Direct Line sees motor premiums fall

The impact of COVID-19 becomes clear in Q3 results

Direct Line sees motor premiums fall

Motor & Fleet

By Paul Lucas

The impact of COVID-19 is clear for all to see in the latest financial results update from Direct Line.

The UK motor insurance giant has reported a drop in Q3 gross written premium from its motor direct brands – slumping from £440.5 million in the same period last year to £434.2 million this time around. Meanwhile, GWP from its motor partnerships dropped from £17.3 million to £13 million, representing a 24.9% fall.

Its home insurance segment performed better with direct own brands increasing by 1% to £112.8 million, albeit home partnerships suffered a 6.6% drop to stand at £43.8 million.

“We are encouraged by our trading performance in Q3 where we saw a return to strong growth in Green Flag and commercial and some improvement in motor and home own brands, particularly in the price comparison website channel as customer shopping activity started to recover,” said CEO Penny James (pictured). “This progress is testament to the flexibility and commitment of our people who have been successfully navigating through the COVID-19 pandemic, delivering good operational progress, providing extra support for our customers and helping local communities.

“Direct Line and Churchill remain scheduled to start to roll-out on our new motor platform this year, albeit we are taking a more measured approach to implementation,” she added.

The group believes it is on track to deliver a combined operating ratio slightly below its target range of 93%-95% in 2020, normalised for weather. It highlighted that a lot will depend on the duration and uncertainties of the COVID-19 pandemic and the Brexit transition, as well as the FCA’s investigation into pricing practices.
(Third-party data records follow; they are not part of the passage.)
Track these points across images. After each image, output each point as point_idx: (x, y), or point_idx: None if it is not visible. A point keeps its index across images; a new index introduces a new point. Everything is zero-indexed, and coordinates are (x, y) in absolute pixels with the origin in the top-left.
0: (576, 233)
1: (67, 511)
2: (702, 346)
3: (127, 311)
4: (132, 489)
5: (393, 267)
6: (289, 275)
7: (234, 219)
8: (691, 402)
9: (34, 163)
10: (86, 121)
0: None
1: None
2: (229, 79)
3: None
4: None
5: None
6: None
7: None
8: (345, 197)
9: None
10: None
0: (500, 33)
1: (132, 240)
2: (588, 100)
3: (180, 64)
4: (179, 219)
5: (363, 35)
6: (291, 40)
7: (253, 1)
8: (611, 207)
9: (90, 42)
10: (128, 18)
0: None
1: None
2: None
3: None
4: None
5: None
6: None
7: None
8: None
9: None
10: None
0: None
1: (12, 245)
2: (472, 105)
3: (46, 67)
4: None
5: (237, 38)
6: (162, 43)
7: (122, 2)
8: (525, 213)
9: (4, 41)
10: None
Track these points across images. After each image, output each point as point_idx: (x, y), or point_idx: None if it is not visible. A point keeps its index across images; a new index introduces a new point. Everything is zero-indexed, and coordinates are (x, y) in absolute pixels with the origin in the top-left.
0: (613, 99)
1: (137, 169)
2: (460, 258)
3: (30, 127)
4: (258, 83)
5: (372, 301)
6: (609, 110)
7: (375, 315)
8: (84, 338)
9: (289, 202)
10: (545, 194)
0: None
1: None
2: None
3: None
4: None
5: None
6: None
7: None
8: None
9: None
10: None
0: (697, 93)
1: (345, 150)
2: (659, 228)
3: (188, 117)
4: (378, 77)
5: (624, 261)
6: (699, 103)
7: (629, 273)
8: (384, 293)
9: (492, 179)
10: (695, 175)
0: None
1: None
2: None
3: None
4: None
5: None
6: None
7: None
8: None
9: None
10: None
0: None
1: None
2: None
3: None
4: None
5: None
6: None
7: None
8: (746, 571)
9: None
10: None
“While still early in the consultation period, the FCA report into pricing practices has proposed significant changes to the way the market operates,” said James. “As we outlined at our Capital Markets Day in 2019, we have been actively reviewing renewal prices over recent years. There will be uncertainty to navigate during the transition, however we believe that our market-leading brands and outstanding customer service, combined with our model of operating across multiple channels, are fundamental strengths meaning that we are well placed to deliver success in the future.”

Overall, the group slipped from £858 million to £851.5 million in total, during Q3, while in-force policies dropped from 14,837 to 14,644.